The newly-refurbished Principal Hotel on Charlotte Square will become a book festival venue this year when it plays to host to a gathering of more than 40 comic book authors and artists on its opening weekend, while events will also be held in an expanded bookshop on George Street.
The Central Library in the Old Town will also be deployed for a special event, The Hidden, which will encourage audiences to explore its corridors, shelves and collections.
The capacity of the Baillie Gifford Main Theatre will be raised from 600 to 750, while a bigger Spiegeltent will be able to accommodate up to 280 festivalgoers for seated events, 100 more than previously.

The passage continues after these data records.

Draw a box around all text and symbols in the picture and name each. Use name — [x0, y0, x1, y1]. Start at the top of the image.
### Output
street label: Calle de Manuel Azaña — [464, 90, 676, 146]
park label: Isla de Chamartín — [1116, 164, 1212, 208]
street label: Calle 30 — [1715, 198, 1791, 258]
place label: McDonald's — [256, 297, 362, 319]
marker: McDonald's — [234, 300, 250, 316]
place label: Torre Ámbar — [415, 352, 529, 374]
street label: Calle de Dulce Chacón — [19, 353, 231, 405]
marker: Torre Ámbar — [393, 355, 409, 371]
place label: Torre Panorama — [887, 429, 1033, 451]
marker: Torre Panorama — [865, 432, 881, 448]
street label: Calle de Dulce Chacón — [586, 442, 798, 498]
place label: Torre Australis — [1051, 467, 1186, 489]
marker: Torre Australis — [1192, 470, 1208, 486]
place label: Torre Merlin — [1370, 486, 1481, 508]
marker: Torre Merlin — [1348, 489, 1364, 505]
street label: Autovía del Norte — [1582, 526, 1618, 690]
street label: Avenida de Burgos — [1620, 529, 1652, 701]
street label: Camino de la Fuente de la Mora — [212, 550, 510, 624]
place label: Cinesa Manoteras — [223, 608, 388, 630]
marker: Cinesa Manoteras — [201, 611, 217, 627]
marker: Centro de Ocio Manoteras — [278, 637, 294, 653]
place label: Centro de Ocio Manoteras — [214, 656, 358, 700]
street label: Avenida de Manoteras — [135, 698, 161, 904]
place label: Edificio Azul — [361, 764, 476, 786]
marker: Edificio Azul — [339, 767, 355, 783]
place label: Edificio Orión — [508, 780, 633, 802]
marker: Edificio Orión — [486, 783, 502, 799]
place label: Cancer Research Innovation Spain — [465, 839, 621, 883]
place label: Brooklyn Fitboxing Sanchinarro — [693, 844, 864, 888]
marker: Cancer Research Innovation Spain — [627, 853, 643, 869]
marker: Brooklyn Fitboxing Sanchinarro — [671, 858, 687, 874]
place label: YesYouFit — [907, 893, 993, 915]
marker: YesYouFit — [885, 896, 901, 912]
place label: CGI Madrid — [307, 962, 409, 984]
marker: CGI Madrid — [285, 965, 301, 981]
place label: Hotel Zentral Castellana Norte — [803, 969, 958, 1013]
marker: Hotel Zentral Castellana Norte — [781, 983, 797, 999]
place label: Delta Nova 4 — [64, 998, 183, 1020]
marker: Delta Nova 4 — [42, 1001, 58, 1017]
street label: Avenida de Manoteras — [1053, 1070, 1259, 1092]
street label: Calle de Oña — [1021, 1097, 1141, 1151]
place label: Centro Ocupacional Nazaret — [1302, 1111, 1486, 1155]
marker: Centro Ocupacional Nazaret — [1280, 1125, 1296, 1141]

Mr Barley said: “Charlotte Square Gardens really feels the spiritual home of the festival, but we also want to be careful to look after it and we’ve been struggling with the numbers of people who want to come to the event. Like the other festivals, we’ve been trying to find ways to cope with the popularity of what we do.
“We’ve reduced the number of theatres in the garden be one and creating the new Spark Theatre on George Street, which will be roughly the same size.
“The capacities of the venues will be larger to cope with the demand that we have, but the footfall in the gardens should be a bit lower. We’re trying to look after the gardens on behalf of the city. It’s a gesture of sustainability.
“We’ve always been aware that some of our most popular writers sell out very quickly and that has led to a perception that it’s impossible to get tickets. We want the festival to be as accessible as possible.
“We’ve decided to increase the size of our main theatre to cope with that to allow people to see the superstars who come here each year, but we didn’t want to increase it by so much to lose the special atmosphere that the book festival creates.
“It is world-renowned among writers for being a fantastic place in which to talk. We’re convinced that the larger main theatre will keep the special quality that the event has.”
The book is festival joining forces with theatre company Visible Fictions to create The Hidden, which will see audiences challenge to solve a mystery by following clues hidden throughout the Central Library.
Mr Barley added: “We’re absolutely thrilled to be able to attract audiences into the library, where they perhaps have not been for a to explore its collections. It’s absolutely vital to the city.”
Chris Brookmyre and Marisa Haetzman: The award-winning cime writer and his wife, a a consultant anaesthetist, launch a new historical crime series set in the medical world of Edinburgh in the 1840s and under the pseudonym Ambrose Parry.
Archie McPherson: The long-time BBC football commentator wrestles with why Scotland have failed to qualify for a World Cup for two decades and explores whether the Tartan Army have “given up the fight.”
Vic Galloway: The broadcaster, who has written a new pop on the history of Scottish pop music, which has been written to coincide with a new exhibition in Edinburgh.
Sue Black: The world-leading forensic anthropologist will be in conversation with crime writer Val McDermid.
Brett Anderson: The frontman of indie-rock band Suede will be discussing his memoir and its exploration of the heyday of the Britpop era.
Gina Miller: The anti-Brexit campaigner will recall how she became the figurehead in its landmark High Court legal case.
Ali Smith: The novelist will be interviewed by First Minister Nicola Sturgeon.